It is perhaps odd that despite gloomy news stories about the risks to growth the world economy is recovering. And this is a rare thing, a synchronised global recovery with activity strengthening in developed and emerging markets for the first time since 2010.

Leading indicators for growth are flashing green. Singaporean export growth, a barometer of global demand, has hit a two-year high. Chinese electricity consumption has rebounded.

Arguably Europe's most important economic indicator, Germany's Ifo business confidence index, is near a three-year high. In the UK, optimism among manufacturing companies has reached its highest level since 1995. Surging North American rail freight volumes point to growing demand. Across the world the regular economic data are coming in on the strong side of expectations.

This all sounds good, and it is. But the pace of this recovery doesn't look likely to take us back to the sorts of growth rates that were seen before the financial crisis. Global growth is running around 80% of its pre-crisis levels. This so-so performance has been dubbed the New Normal.

Escaping the New Normal requires a recovery in productivity growth.
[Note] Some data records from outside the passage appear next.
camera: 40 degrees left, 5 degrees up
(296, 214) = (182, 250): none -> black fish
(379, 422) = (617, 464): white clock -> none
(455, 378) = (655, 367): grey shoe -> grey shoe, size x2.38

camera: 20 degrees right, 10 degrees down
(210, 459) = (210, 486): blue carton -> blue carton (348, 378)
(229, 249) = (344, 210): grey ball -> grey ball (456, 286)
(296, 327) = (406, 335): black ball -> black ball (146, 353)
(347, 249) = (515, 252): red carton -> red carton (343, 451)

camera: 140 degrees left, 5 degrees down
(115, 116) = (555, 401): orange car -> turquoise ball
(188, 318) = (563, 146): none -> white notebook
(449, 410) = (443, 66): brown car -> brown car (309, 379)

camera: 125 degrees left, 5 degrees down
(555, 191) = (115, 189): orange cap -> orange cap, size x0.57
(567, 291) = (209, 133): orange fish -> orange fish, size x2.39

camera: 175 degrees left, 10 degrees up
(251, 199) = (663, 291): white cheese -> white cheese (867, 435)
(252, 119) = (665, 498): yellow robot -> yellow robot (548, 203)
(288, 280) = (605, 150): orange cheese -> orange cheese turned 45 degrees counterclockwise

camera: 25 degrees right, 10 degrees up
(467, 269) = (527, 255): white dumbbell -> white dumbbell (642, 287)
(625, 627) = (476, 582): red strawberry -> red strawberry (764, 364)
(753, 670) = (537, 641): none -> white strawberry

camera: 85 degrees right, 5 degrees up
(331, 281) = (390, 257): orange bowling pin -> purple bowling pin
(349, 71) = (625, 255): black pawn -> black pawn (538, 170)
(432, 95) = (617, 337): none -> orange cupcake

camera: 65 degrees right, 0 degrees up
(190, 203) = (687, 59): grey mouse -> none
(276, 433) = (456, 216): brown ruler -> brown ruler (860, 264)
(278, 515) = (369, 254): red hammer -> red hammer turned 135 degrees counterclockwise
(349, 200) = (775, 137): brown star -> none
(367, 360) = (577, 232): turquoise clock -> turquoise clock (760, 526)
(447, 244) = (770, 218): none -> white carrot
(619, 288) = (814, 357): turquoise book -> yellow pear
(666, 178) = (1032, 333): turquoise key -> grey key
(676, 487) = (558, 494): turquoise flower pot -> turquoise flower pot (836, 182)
Most rich countries have seen rates of productivity growth slow since 2009. In the UK, for instance, productivity growth has fallen from an annual average of around 2.0% a year before the crisis to about zero.

The central challenge is to manage labour and combine it with capital more effectively. Better education and training could help, so, too, would raising low levels of capital spending. The Bank of England's Chief Economist, Andy Haldane, last week argued that part of the problem lay in poor management in middle sized businesses.

What is clear is that getting productivity moving would create a virtuous circle in which improving growth prospects buoyed business confidence and investment.

Our own CFO Survey shows that the investment plans of large UK-based corporates has been subdued for much of the last year. The last two surveys have indicated a small improvement, and the release of the Q1 survey next week should offer some clues as to whether the 'animal sprits' of businesses are returning.

An explosion in productivity drove the economic expansion of the last 200 years. Society learned that improving efficiency improves human welfare. As Paul Krugman, the economist and Nobel laureate put it, "Productivity isn't everything but in the long run it is almost everything".